El gobernador general exhibió una sonrisa juvenil.
—Esto es un manicomio, incluso a las 0520 y el consulado está bajo sitio. Pero conozco un lugar. —Señaló el deslizador.
Mientras nos elevábamos, reparé en los dos deslizadores de los marines que nos seguían, pero aún me sorprendía que un gobernador general del Protectorado pilotara su propio vehículo y no tuviera una guardia permanente. Luego recordé lo que el cónsul había dicho a los demás peregrinos —Theo Lane era un joven eficaz que pasaba inadvertido— y comprendí que esa discreción congeniaba con el estilo del diplomático.

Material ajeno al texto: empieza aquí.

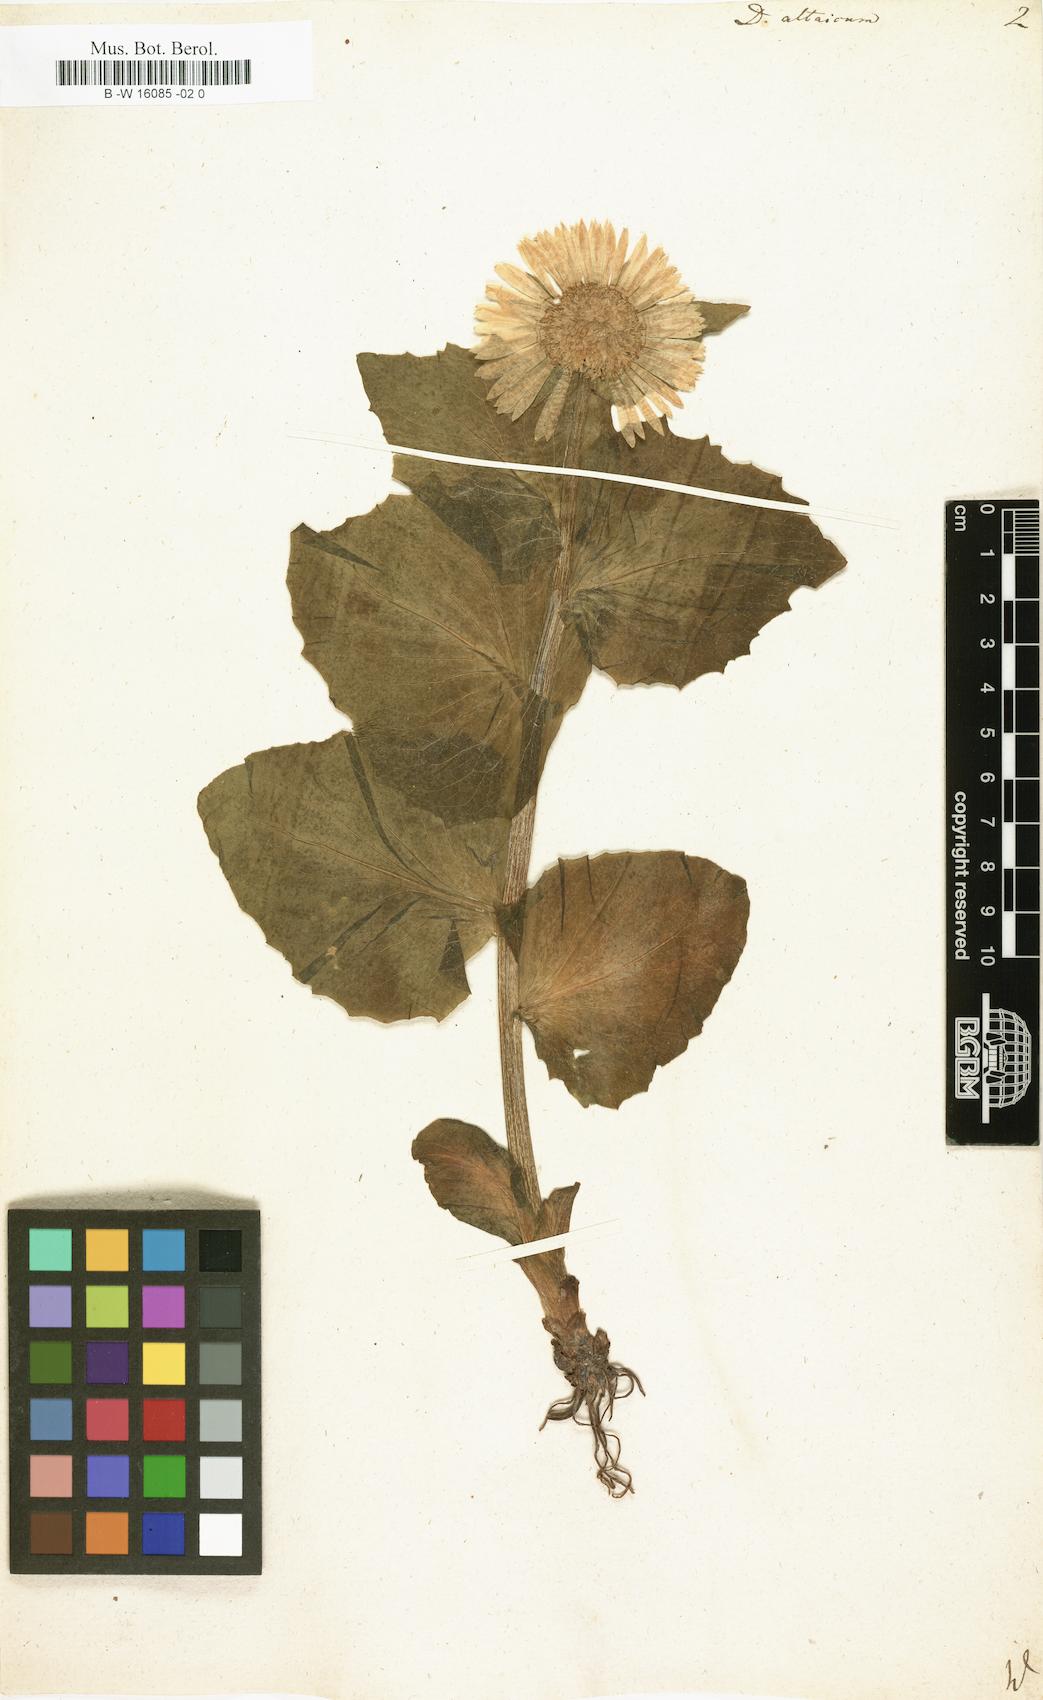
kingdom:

El sol se elevó mientras nos alejábamos del puerto espacial rumbo a la ciudad. Las nubes bajas relucían iluminadas desde abajo, las colinas del norte chispeaban con un brillo verde, violeta y rojizo, y la franja del cielo que asomaba bajo las nubes hacia el este era de ese sobrecogedor tono verde y lapislázuli que yo recordaba de mis sueños. Hyperion, pensé, y la tensión y la euforia me formaron un nudo en la garganta.
Apoyé la cabeza en la ampolla del deslizador y comprendí que parte del vértigo y la confusión se debía a la pérdida de contacto con la esfera de datos. La conexión aún existía, a través de canales de microondas y ultralínea, pero era más tenue que nunca. Si la esfera de datos había sido el mar donde yo nadaba, ahora estaba en un bajío, en un charco formado por la marea, y el agua escaseaba cada vez más a medida que abandonábamos el puerto espacial y su tosca microesfera. Me obligué a prestar atención a la conversación entre Hunt y el gobernador general Lane.
—Aquí pueden ver las chabolas —señaló Lane, inclinando el deslizador para brindarnos una mejor vista de las colinas y el valle que separaban el puerto espacial de los suburbios de la capital.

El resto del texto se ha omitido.